XML Features in SQL Server 2000
Oracle Competitive Analysis
Why Integrate XML with RDBMS?
XML enables information exchange in the following business scenarios:
Business to Business (B2B)
Integrating supply chains of different vendors.
Business to Consumer (B2C)
Browser-based applications that require data from a database.
Integrating, for example, enterprise resource planning (ERP) and customer relationship management (CRM) software from different vendors.
These business scenarios require the following XML features for information exchange:
Mapping loosely coupled business systems.
SQL Server 2000 provides XML view of the relational data through XML views, XPath queries, and SELECT statements. The mapping from XML data to relational tables is provided using OPENXML and annotated schemas.
Secure HTTP connectivity to the database.
The ability to query, update, and load XML data regardless of its origin.
SQL Server 2000 provides URL, Microsoft OLE DB Provider for SQL Server (SQLOLEDB), and Microsoft ActiveX® Data Objects (ADO) access to the data stored in the SQL Server database.
XML Features in SQL Server 2000
Microsoft® SQL Server™ 2000 is a highly scalable and reliable platform for building XML-based applications. SQL Server 2000 provides these XML features:
New SELECT statement options to retrieve results in XML (FOR XML)
OLE DB and ADO access
Microsoft® SQL Server™ 2000 provides three ways to access the data through HTTP:
SQL statements at the URL
SQL statements and stored procedures can be directly executed from the URL. This allows quick ad hoc access to data in the database.
A template is a valid XML document that contains one or more embedded SQL statements. Like SQL statements, templates can be specified at the URL or, alternatively, in a file. Templates enable SQL data to be retrieved using a URL without exposing the structure of the database to the requester; only the template name is known. This eliminates the need for typing long SQL statements on the URL. SQL Server 2000 supports the following within a template:
SELECT statements and entity references.

Job 1:
What is a template, according to the SQL Server 2000 excerpt?
Job 2:
From the SQL Server 2000 excerpt, write out the passage that begins at the words "SQL Server 2000 provides XML" and stops after the words "XML (FOR XML)".

Dataset entries:
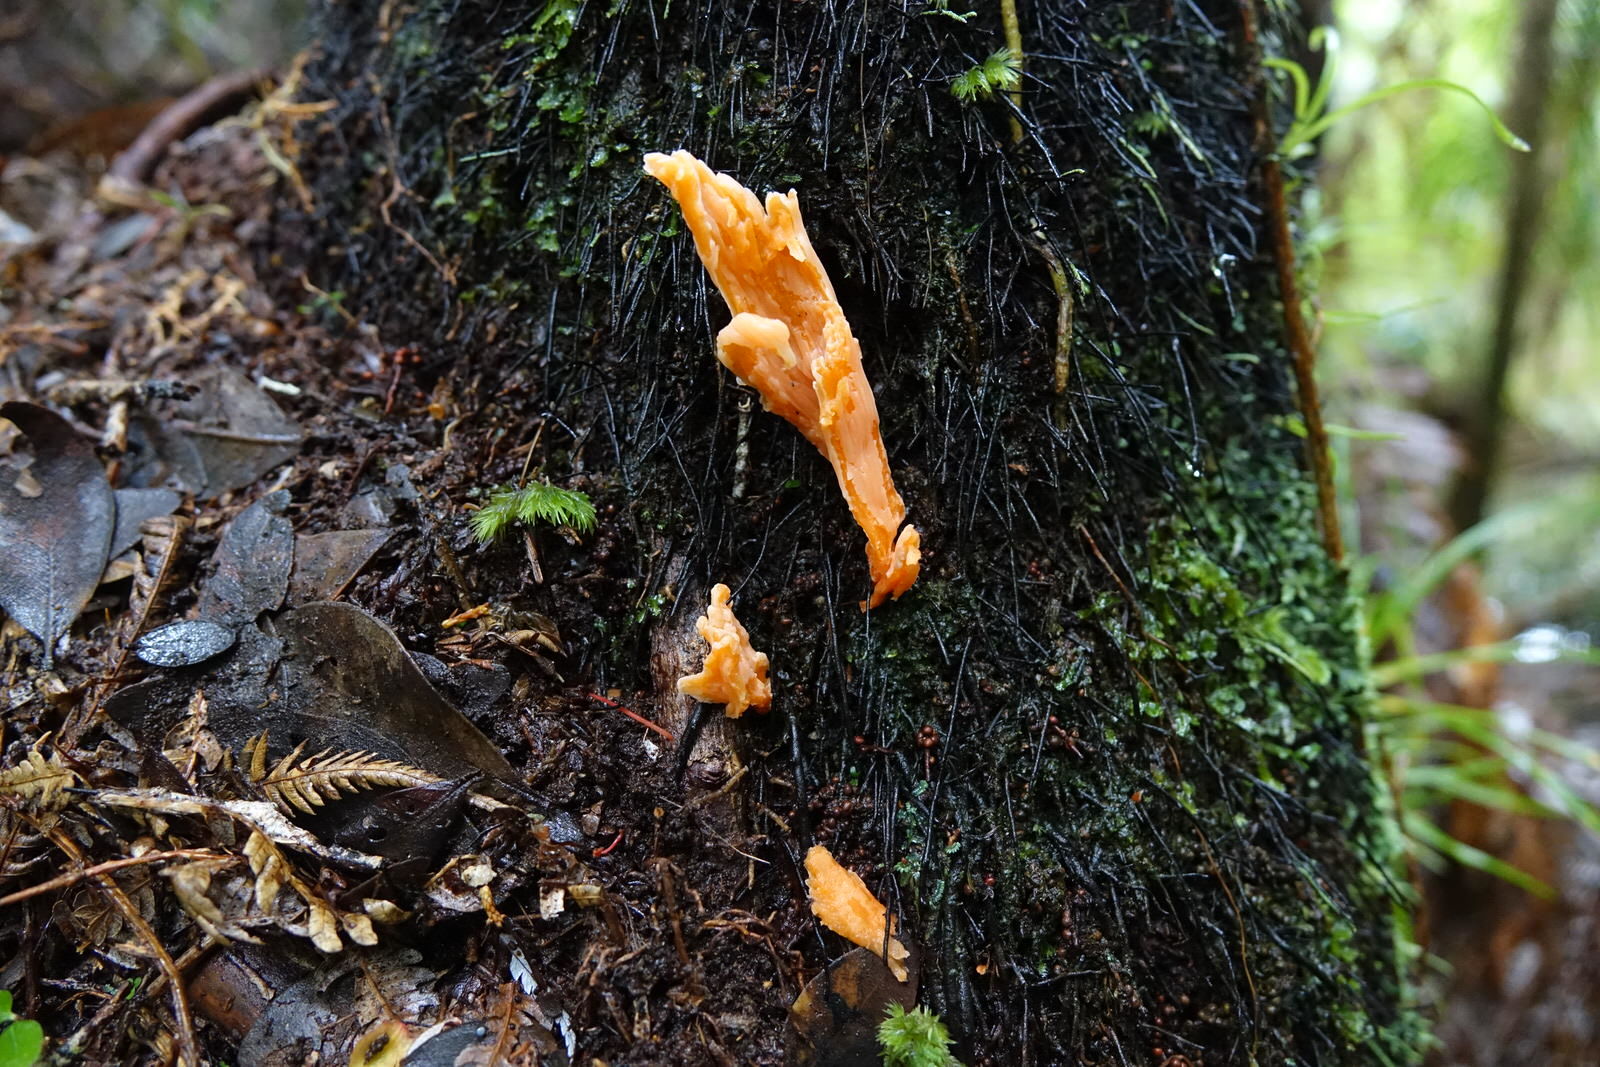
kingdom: Fungi
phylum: Basidiomycota
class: Agaricomycetes
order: Agaricales
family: Clavariaceae
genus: Clavulinopsis
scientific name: Clavulinopsis sulcata
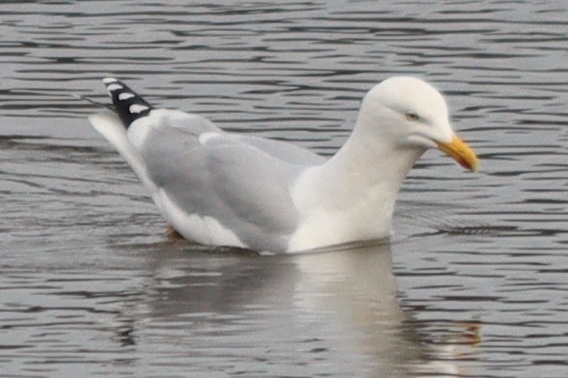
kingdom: Animalia
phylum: Chordata
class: Aves
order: Charadriiformes
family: Laridae
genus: Larus
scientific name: Larus argentatus
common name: Herring gull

Worked answer 1:
A template is a valid XML document that contains one or more embedded SQL statements.

Worked answer 2:
SQL Server 2000 provides XML view of the relational data through XML views, XPath queries, and SELECT statements. The mapping from XML data to relational tables is provided using OPENXML and annotated schemas.
Secure HTTP connectivity to the database.
The ability to query, update, and load XML data regardless of its origin.
SQL Server 2000 provides URL, Microsoft OLE DB Provider for SQL Server (SQLOLEDB), and Microsoft ActiveX® Data Objects (ADO) access to the data stored in the SQL Server database.
XML Features in SQL Server 2000
Microsoft® SQL Server™ 2000 is a highly scalable and reliable platform for building XML-based applications. SQL Server 2000 provides these XML features:
New SELECT statement options to retrieve results in XML (FOR XML)